Today Wednesday 27th October whilst still on holiday on the Isle of Cumbrea off the west coast of Ayrshire in Scotland our eldest grandson Adam is attending an open day at Glasgow University where he hopes to attend in the not too distant future. Our daughter Sharon is taking him and asked if we'd like to go along; we accepted immediately as we had intended to visit the Forth and Clyde Canal Glasgow section this week.
So here we are on a cold damp morning on the 8am ferry from the island over to Largs where Sharon will pick us up for the journey.
Leaving the slip on Cumbrae ...
... the RORO (roll-on-roll-off) doors close as we travel across the Firth of Clyde
Largs and the harbour wall coming into view
a fishing boat out - I was going to say an early boat but probably 08:05 isn't early for him.
there's not much space to spare as the ferry pilot turns by Largs pier
looking down into the vehicle area - we're travelling as foot passengers today
Largs slipway comes into view and the ramp starts to unfold ..
.. and once moored and the ramp is in place the vehicles and foot passengers start to disembark - that's George and Molly waiting for me
When we arrived at the University campus where the open day was to be held Adam and Sharon went off inside and I got out our Glasgow street map and George got out his i-phone for directions to the canal; but one problem - it's in the name of the type of map (street) and neither showed access to the canal - in fact on the street map it wasn't even shown and on the i-phone it was just about discernible but not named. However, we thought we'd figured it out and set off walking only to arrive back where we started - time for a rethink. We'd worked out that the canal should run behind the university and there were steps leading down from the door through which Sharon and Adam had disappeared and lo and behold there was the canal!

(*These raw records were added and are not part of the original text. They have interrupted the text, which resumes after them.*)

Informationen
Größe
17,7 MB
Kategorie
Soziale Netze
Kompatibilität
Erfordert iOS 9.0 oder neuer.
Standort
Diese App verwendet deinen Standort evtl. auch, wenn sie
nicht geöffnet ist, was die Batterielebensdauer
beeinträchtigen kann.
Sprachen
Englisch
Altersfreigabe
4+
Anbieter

This is the first sight of it we had from under this bridge.
looking back, the white buildings on the embankment is where we'd left Sharon and Adam ...
... so we started our walk and soon came to a diversion in the navigation, we continued around the corner of these tenement buildings ...

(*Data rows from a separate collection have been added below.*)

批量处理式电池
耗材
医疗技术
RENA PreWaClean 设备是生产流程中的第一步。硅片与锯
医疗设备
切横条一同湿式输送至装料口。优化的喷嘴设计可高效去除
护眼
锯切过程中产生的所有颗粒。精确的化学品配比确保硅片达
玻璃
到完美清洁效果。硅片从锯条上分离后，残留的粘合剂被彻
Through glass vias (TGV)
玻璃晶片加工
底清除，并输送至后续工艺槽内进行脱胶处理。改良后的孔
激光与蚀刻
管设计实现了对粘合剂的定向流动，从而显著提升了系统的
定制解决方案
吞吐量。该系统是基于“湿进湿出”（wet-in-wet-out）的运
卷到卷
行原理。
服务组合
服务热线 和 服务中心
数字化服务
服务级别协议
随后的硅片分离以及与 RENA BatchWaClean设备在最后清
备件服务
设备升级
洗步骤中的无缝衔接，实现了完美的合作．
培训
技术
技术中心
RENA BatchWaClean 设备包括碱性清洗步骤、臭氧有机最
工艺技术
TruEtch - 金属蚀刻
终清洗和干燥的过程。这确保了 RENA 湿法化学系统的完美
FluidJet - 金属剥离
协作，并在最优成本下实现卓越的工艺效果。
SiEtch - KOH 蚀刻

... where we came across 3 fairly short pontoons - there were no signs stating any restrictions on the number of days boats could moor.
alongside the moorings was the Partick Thistle Football Club
a little further on this change in the navigation rejoined the main canal
A Glasgow skyline - the connection here is almost the same picture and explains the spires you can see
these few red berries caught my eye as we walked high above the rooftops
the elaborate tower of Glasgow University
Although the towpath is in excellent order (surprise surprise, it's also a cycle track) Molly did not enjoy it at all as the very small pieces of grit kept building up between her foot pads - so she ended up sitting on our waterproofs and lunch in the backpack!
and she certainly enjoyed the view from here!
a narrowboat with a shed attached - or a shed with a narrowboat?
British Waterways Scotland Headquarters in Glasgow
the cobbles across the canal from BW HQ are probably over 220 years old
The engineer, John Smeaton, carried out most of the design drawing on advice from, among others, the geologist, James Hutton. The canal was constructed between 1768 and 1790 bringing new opportunities for trade and manufacture to the communities along its banks. Small ocean-going vessels could carry goods along it. Branches off it led into Glasgow and Edinburgh. Shipbuilding yards were established at Bowling and Kirkintilloch, mostly building the small steamboats, known as Clyde puffers, which plied routes along the canals and rivers and out to the islands. The most famous of these was the Vital Spark in Neil Munro’s Para Handy stories. The puffers had to be less than 20m long to fit in the canal locks. click here for more information
Arriving at Spiers Wharf in the centre of Glasgow
the navigable part of the Glasgow Branch terminates here at ...
... Speirs Wharf Lock ...
... another deep one.
... and round to this bridge - note the visitor moorings - again with water and electricity and no time restrictions either!
beyond here or here there are several proposals for development of the remaining canal which would have been extremely busy a hundred and more years ago with cargo arriving and departing from the city
Spiers Whaf warehouses are now luxury flats and the canal is very quiet in fact in the three (separate) days that we've walked sections we've not seen a single boat cruising.
The rain started just after taking this photo and we took shelter in one of the archways you can see in the picture. When it brightened up a little we tried to think where we could go to eat our packed lunch and stay dry so we walked whole of Sauchiehall Street (1.5 miles) to Central Station as from here we could catch a train back to Largs if the weather didn't improve. Fortunately it did and we spent the afternoon walking back down Sauchiehall and wandering the streets full of shops and shoppers (we could have been in any big town, the shops are all the same) and back to the university to meet with Sharon and Adam for the journey back to Largs.
At 5pm I took this picture of fishing boats in the safety of Largs harbour as we waited waiting for ferry back to Cumbrae and our holiday home. We were tired and a bit cold but had thoroughly enjoyed another excursion by the canal.
So we've seen the start of this canal from the west; seen where it joins the Union Canal via the Falkirk wheel and the central arm into Glasgow; the navigation is rural, industrial and has city scenery and a promising future with the developments that are proposed. The whole of the two canals together is only 35 miles so I don't think it will ever become too busy and George and I are really looking forward to seeing more of it when we eventually move to live here when our adventures on the southern canals are done.